Operative access is performed by bone-plastic trepanation in the projection of the intended surgical manipulations.
If the operation is planned to be performed anatomically close to the motor areas of the cortex or motor pathways, or near the nuclei of cranial nerves, intraoperative electro-physiologic monitoring is additionally included.
It is optimal to intervene within two weeks of diagnosis. Failure to do so may result in rapid worsening of the neurologic picture and the development of a life-threatening condition.
Neuronavigation suites and intraoperative fluorescence navigation with 5-aminolevulenic acid are used to make the surgery as complete and radical as possible.
At the postoperative stage, patients with resection of anaplastic meningioma undergo contrast-enhanced computed tomography or magnetic resonance imaging.
Prevention
Provoking factors of development and methods of prevention of cancer development of the central nervous system are constantly studied by scientists all over the world. Unfortunately, thousands of people are diagnosed with meningiomas every year, and most of these patients cannot be cured of the disease due to late detection.
It is important that absolutely all risk factors should be perceived within the framework of individual responsibility for their own health. The recommendations on nutrition, elimination of bad habits, the need for protection from ultraviolet radiation are often ignored by most people. Despite the presence of proven and logical root causes, people continue to abuse alcohol, smoke, consume products containing a lot of carcinogens.
The simplest and most affordable prevention involves, first and foremost, leading a healthy lifestyle. This significantly reduces the risks of anaplastic meningioma and other malignant neoplasms, and increases the chances of survival for many patients who are already fighting the disease.
Forecast
The outcome of the pathology depends on the location, prevalence of anaplastic meningioma. In many cases, neoplasms recur, metastasize, which significantly worsens the prognosis of the disease. It is not always possible to completely remove such tumor processes - for example, there are difficulties with resection of meningiomas of the falx tentorial angle, cranial base and cavernous sinus, petroclival foci, multiple masses.

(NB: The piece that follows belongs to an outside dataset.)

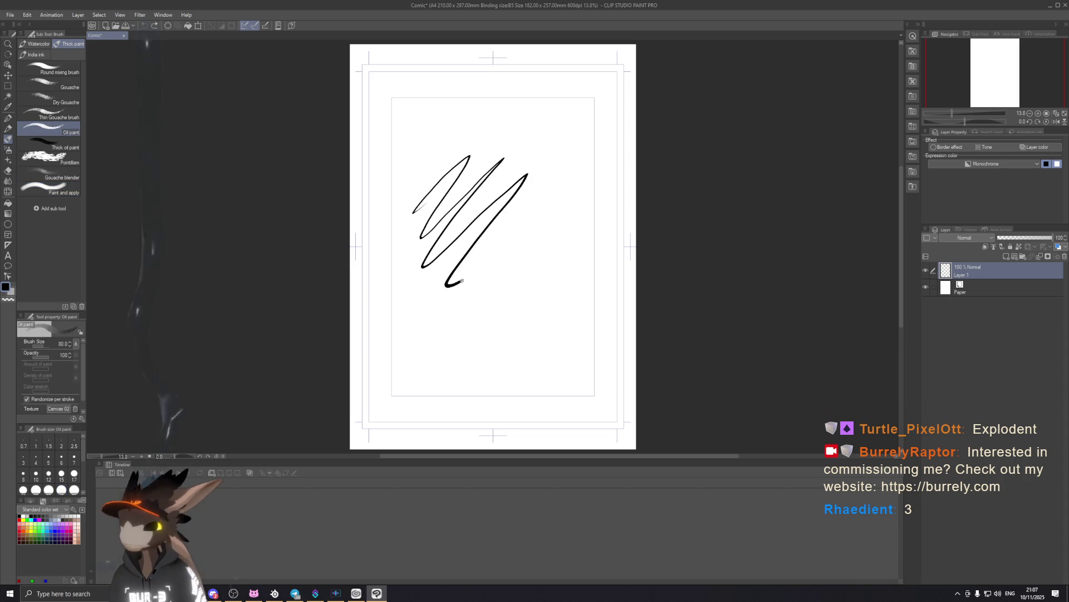
key(Delete)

Due to the diverse and unclear symptomatology, timely diagnosis is often difficult. In elderly patients, the picture of tumor process is sometimes mistaken for age-related brain changes, which further aggravates the situation. It is very important to suspect the problem in time and refer the patient for diagnostic measures - magnetic resonance and computer tomography, as well as for consultation with an oncologist, neurosurgeon, radiotherapist.
On average, anaplastic meningioma recurs in 70% of cases. Survival is limited to 1-2 years.